The Bad Part of Dev Math

This past weekend, I was at our state affiliate conference.  MichMATYC has a long history (relatively), and we have had a number of AMATYC leaders from our state (including three AMATYC presidents).  We’ve been heavily involved with the AMATYC standards (all 3 of them).  However, you can still see some bad stuff among our practitioners.

One of the sessions I attended focused on lower levels of dev math — pre-algebra and beginning algebra.  The presenter shared some strategies which had resulted in improved results for students; those improved results were (1) correct answers and (2) understanding.  That sounded good.

However, the algebra portion was pretty bad.  The context was solving simple linear equations, and the presenter showed this sequence:

  • one step equations (adding/subtracting; dividing)
  • two step equations (two terms on one side, one on other)
  • equations with parentheses, resulting in equations already seen

All equations were designed to have integer answers; the presenter’s rationale was that students (and instructor) would know that a messy answer meant there had been a mistake.  All equations were solved with one series of steps (simplify, move terms, divide) — even if there was an easier solution in a different order.
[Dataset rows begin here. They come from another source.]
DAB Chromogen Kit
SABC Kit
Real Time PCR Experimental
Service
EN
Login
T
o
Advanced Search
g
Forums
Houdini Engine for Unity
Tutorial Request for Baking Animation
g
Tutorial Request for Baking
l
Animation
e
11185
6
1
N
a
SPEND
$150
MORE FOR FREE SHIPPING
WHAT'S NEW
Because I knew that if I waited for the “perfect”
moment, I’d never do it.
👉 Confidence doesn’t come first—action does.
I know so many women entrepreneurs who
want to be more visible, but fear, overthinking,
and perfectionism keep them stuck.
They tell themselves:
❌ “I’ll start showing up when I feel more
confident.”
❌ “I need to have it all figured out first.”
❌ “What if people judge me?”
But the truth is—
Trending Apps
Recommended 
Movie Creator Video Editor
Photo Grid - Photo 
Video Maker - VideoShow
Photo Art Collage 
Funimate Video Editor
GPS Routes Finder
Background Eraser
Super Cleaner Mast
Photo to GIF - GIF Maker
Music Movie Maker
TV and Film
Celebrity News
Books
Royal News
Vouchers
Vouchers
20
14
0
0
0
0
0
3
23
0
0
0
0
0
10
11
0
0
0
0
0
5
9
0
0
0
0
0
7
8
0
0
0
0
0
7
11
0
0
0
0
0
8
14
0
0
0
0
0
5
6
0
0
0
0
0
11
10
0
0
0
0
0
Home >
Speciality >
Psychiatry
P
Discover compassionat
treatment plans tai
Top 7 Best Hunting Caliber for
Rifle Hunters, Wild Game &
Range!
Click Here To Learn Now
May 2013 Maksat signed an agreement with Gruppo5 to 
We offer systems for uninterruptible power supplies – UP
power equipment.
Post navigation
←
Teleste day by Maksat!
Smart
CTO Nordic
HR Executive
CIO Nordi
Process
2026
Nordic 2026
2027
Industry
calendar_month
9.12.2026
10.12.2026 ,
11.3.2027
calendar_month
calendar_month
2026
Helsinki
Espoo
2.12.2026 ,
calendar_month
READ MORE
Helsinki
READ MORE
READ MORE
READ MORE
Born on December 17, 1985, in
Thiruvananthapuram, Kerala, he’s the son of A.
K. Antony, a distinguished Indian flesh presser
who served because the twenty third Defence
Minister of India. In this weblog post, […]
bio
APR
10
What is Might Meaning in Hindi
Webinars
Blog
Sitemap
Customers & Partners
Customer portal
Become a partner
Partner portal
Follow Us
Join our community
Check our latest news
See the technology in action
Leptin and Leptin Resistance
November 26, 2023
When asked about the prescriptive nature of the work, the presenter responded that students understood that it was reversing PEMDAS (which, of course, makes it even worse for me).

The BAD PART of dev math is:

  1. Locking down procedures to one sequence
  2. Building on memorized incomplete information (like PEMDAS)

As soon as students move from linear equations taught in this way to any other type (quadratic, exponential, rational) they have no way to connect prior knowledge to new situations.  In other words, the student will seem to ‘not know anything’ in a subsequent class.

To the extent that this type of teaching is common practice, developmental mathematics DESERVES to be eliminated.  Causing damage is worse than not having the opportunity to help students.  When we offer a class on arithmetic (even pre-algebra), the course is very likely to suffer from the BAD PART; offering Math Literacy to meet the needs in ‘pre-algebra’ and ‘basic algebra’ will tend to avoid the problem — but is no guarantee.

All of us have course syllabi with learning outcomes.  Those outcomes need to focus on learning that helps students, not learning that harms students.  Reasoning and applying need to be emphasized, so that students seldom experience the BAD PART.